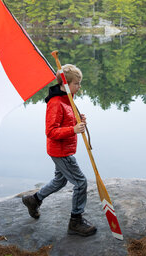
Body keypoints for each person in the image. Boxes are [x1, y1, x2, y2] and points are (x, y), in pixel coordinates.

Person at [22, 64, 97, 237]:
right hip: (61, 151)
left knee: (60, 181)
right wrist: (73, 130)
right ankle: (75, 221)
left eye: (79, 83)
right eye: (77, 83)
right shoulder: (56, 103)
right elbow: (50, 132)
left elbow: (67, 121)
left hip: (64, 149)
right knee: (80, 182)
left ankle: (34, 200)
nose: (79, 86)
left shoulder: (67, 99)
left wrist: (78, 122)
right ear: (65, 83)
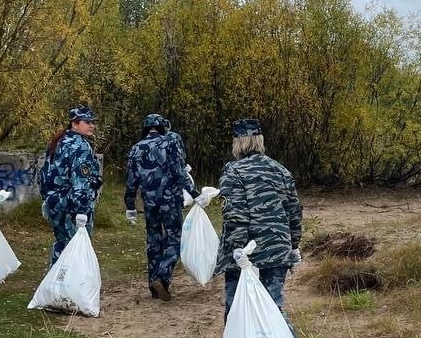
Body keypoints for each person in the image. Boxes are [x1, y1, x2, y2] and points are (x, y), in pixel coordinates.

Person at [215, 119, 303, 322]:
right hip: (278, 249)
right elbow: (294, 211)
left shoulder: (233, 171)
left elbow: (235, 215)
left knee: (239, 313)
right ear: (260, 140)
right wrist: (293, 245)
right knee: (273, 311)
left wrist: (237, 250)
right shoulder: (280, 170)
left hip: (246, 254)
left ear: (237, 142)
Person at [124, 113, 204, 301]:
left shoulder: (136, 148)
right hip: (170, 200)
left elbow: (131, 180)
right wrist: (194, 193)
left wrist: (130, 205)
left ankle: (154, 286)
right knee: (174, 238)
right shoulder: (169, 143)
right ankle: (162, 275)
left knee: (153, 240)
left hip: (149, 202)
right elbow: (179, 171)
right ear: (162, 128)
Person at [40, 105, 103, 265]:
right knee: (77, 249)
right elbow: (81, 182)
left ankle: (56, 279)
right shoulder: (80, 146)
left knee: (62, 244)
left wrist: (46, 198)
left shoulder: (58, 142)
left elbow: (45, 174)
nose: (92, 126)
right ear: (75, 123)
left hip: (55, 202)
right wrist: (82, 210)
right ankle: (74, 280)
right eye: (87, 122)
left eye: (93, 122)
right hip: (72, 205)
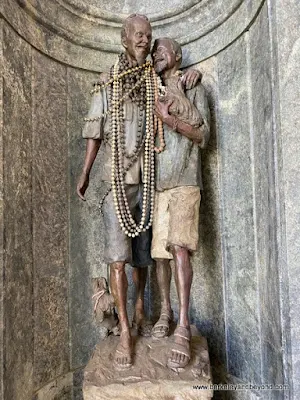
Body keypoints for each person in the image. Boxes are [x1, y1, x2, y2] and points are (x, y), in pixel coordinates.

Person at [77, 15, 201, 369]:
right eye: (139, 35)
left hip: (148, 184)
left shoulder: (154, 81)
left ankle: (141, 307)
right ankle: (127, 332)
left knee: (142, 255)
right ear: (124, 39)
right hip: (115, 183)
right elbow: (94, 129)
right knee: (117, 259)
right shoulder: (108, 81)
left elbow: (180, 85)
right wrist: (85, 172)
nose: (145, 40)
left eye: (149, 35)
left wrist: (193, 75)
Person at [151, 37, 210, 369]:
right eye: (154, 52)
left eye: (163, 52)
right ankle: (165, 311)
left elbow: (204, 135)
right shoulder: (154, 87)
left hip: (186, 180)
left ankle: (184, 324)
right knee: (160, 254)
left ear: (177, 56)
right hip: (160, 185)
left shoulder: (193, 86)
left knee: (180, 248)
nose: (157, 55)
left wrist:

* What you should do *
Please go through the data above and copy each line containing the word "knee".

* Answer to this problem *
left knee: (60, 181)
right knee: (80, 182)
left knee: (239, 313)
right knee: (273, 311)
right knee: (174, 238)
left knee: (153, 240)
right knee: (77, 249)
left knee: (62, 244)
left knee: (142, 255)
right knee: (117, 259)
right knee: (160, 254)
left knee: (180, 248)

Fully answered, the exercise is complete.